27/05/2020 14:49 - Modificado em 27/05/2020 14:49

O voo destina-se a cidadãos britânicos com residência habitual no Reino Unido e para dependentes que viajam com cidadãos nacionais, sendo atribuída prioridade a britânicos em situação “vulnerável”.

Foto: Fernando de Pina/Lusa

O Reino Unido vai realizar em 3 de junho um voo para retirar os cidadãos nacionais que permanecem retidos em Cabo Verde, arquipélago fechado há mais de dois meses a voos comerciais para travar a Covid-19, foi esta terça-feira anunciado.

Segundo informação disponibilizada pelo FCO (Foreign and Commonwealth Office), responsável pela proteção dos interesses e cidadãos britânicos no exterior, este “voo especial” será feito a partir do Aeroporto Internacional Amílcar Cabral, na ilha do Sal, e terá um custo por pessoa de 600 libras (671 euros), para regresso ao Reino Unido.

O voo destina-se apenas a cidadãos britânicos com residência habitual no Reino Unido e para dependentes que viajam com cidadãos nacionais, sendo atribuída prioridade a britânicos em situação “vulnerável”.

Desde 19 de março que o arquipélago de Cabo Verde está fechado a voos internacionais – permitindo apenas voos de repatriamento – como medida para travar o alastramento da pandemia de Covid-19. As ligações interilhas foram suspensas dez dias depois, já com o país em estado de emergência, tendo sido retomadas progressivamente, apenas nas ilhas então sem casos ativos da doença e somente por via marítima, em 11 de maio.
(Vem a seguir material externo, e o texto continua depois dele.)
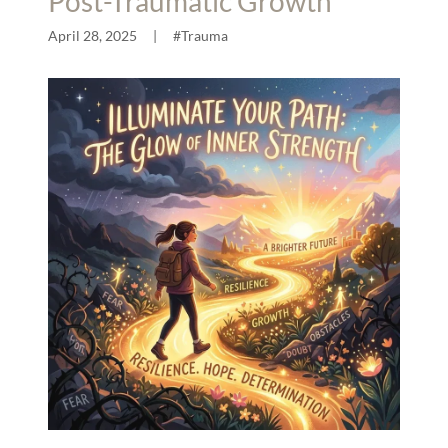
Post-Traumatic Growth
April 28, 2025
|
#Trauma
A informação do FCO refere que “outros cidadãos estrangeiros poderão ser acomodados se houver capacidade suficiente” no voo de 3 de junho.

Quase 200 mil britânicos visitaram Cabo Verde em 2019, segundo dados do Instituto Nacional de Estatística cabo-verdiano, entre os 819 mil turistas que o arquipélago recebeu no ano passado.

Santiago é atualmente a única ilha cabo-verdiana em estado de emergência, pelo menos até 29 de maio, e com casos ativos de Covid-19, devido ao foco na Praia, que concentra 83% dos 390 casos diagnosticados no país desde 19 de março e que já resultaram em três óbitos, o primeiro dos quais precisamente um cidadão inglês de 62 anos, que foi também o primeiro diagnosticado com a doença em Cabo Verde.

A embaixada dos Estados Unidos da América (EUA) em Cabo Verde anunciou anteriormente a realização do nono e último “voo de repatriamento” de cidadãos norte-americanos naquele arquipélago, com destino a Boston, em 28 de maio.

Em maio apenas foram autorizados pelo Governo cabo-verdiano outros dois voos, da Praia com destino a Lisboa e ao Luxemburgo, para retirar cidadãos europeus retidos no arquipélago.

Este último “voo de repatriamento” para cidadãos norte-americanos já vinha sendo anunciado há várias semanas e, antes da partida da Praia para os EUA, terá escalas, para recolha de passageiros, nas ilhas do Sal e de São Vicente (Mindelo).

Desde o início da pandemia provocada pelo novo coronavírus, a embaixada dos Estados Unidos na Praia refere já ter organizado oito voos de repatriamento de Cabo Verde, permitindo o regresso de mais de 400 cidadãos norte-americanos.

A nível global, segundo um balanço da agência de notícias AFP, a pandemia de Covid-19 já provocou mais de 344 mil mortos e infetou mais de 5,4 milhões de pessoas em 196 países e territórios.